Monthly Column June 2016
Dalton State Makes Valuable Contributions to Local Economy
We received great news last month about Dalton State’s economic impact on the northwest Georgia region. For the first time in several years our impact grew over the preceding year, and it grew significantly. For the 2015 fiscal year, the number of dollars pumped into the regional economy grew more than 12 percent to more than $120 million.
The College’s impact has remained flat or dipped the past several years, pretty much tracking the sluggish local economy as well as the College’s own enrollment numbers. Last fall enrollment was up about 5 percent, the first positive movement in several years. It looks as though things are moving in the right direction, and we hope the trend continues.
The economic impact study is released each year by the Selig Center for Economic Growth of the University of Georgia’s Terry College of Business. On a macro level, it reports the impact of all 31 University System of Georgia institutions on the state’s economy, and on a micro level, it reports the impact of each individual institution on its particular geographic region. Our region includes the counties of Whitfield, Murray, Catoosa, Gordon, Walker and Gilmer.
The local report looks at two areas: initial spending by Dalton State on items such as salaries, benefits, operating supplies, and expenses, and re-spending, the multiplier effect of those initial dollars as they are spent again within the region.
Our initial spending for 2015 amounted to just over $106 million with an additional $14 million in re-spending. It is interesting to note that nearly $70 million of the total impact is attributed to student spending. I am not an economist, but this suggests to me two things: that students are significant contributors to the regional economy, and that they are spending their dollars within northwest Georgia.

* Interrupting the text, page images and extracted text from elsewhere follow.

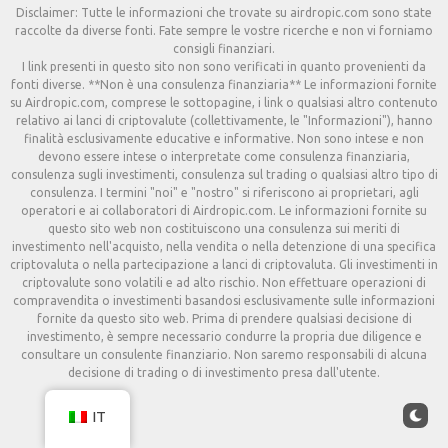
Disclaimer: Tutte le informazioni che trovate su airdropic.com sono state
raccolte da diverse fonti. Fate sempre le vostre ricerche e non vi forniamo
consigli finanziari.
I link presenti in questo sito non sono verificati in quanto provenienti da
fonti diverse. **Non è una consulenza finanziaria** Le informazioni fornite
su Airdropic.com, comprese le sottopagine, i link o qualsiasi altro contenuto
relativo ai lanci di criptovalute (collettivamente, le "Informazioni"), hanno
finalità esclusivamente educative e informative. Non sono intese e non
devono essere intese o interpretate come consulenza finanziaria,
consulenza sugli investimenti, consulenza sul trading o qualsiasi altro tipo di
consulenza. I termini "noi" e "nostro" si riferiscono ai proprietari, agli
operatori e ai collaboratori di Airdropic.com. Le informazioni fornite su
questo sito web non costituiscono una consulenza sui meriti di
investimento nell'acquisto, nella vendita o nella detenzione di una specifica
criptovaluta o nella partecipazione a lanci di criptovaluta. Gli investimenti in
criptovalute sono volatili e ad alto rischio. Non effettuare operazioni di
compravendita o investimenti basandosi esclusivamente sulle informazioni
fornite da questo sito web. Prima di prendere qualsiasi decisione di
investimento, è sempre necessario condurre la propria due diligence e
consultare un consulente finanziario. Non saremo responsabili di alcuna
decisione di trading o di investimento presa dall'utente.
IT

These facts did not go unnoticed by Greater Dalton Chamber President Rob Bradham who said he was “blown away by the growth of the college’s economic impact in our region…and most impressed with the increase in student spending.” Dr. Larry Johnson, dean of Dalton State’s School of Business and an economist explained that Dalton State’s economic gains over previous years “is likely due to the College’s transition from a commuter college to a more traditional four-year institution.”
Add to these raw numbers the value of programming Dalton State brings to the community in the way of concerts, plays, book talks, lectures, summer camps, hiking trails, and intercollegiate athletics. While not as easy to quantify in financial terms they no doubt contribute to the quality of life we enjoy in our community.
Consider also the long term sustaining impact of an educated talent pool to feed local workforce needs. Dalton State graduated approximately 730 students during the last academic year, many of whom will remain in this region working as teachers, nurses, accountants, managers, chemists, and more. And even though many of those graduates were the first in their family to earn a college degree, their children will be highly likely to attend college.
We’re proud to be such an important economic engine for the community and the region, and we hope this year’s positive report is just the beginning of an upward trend.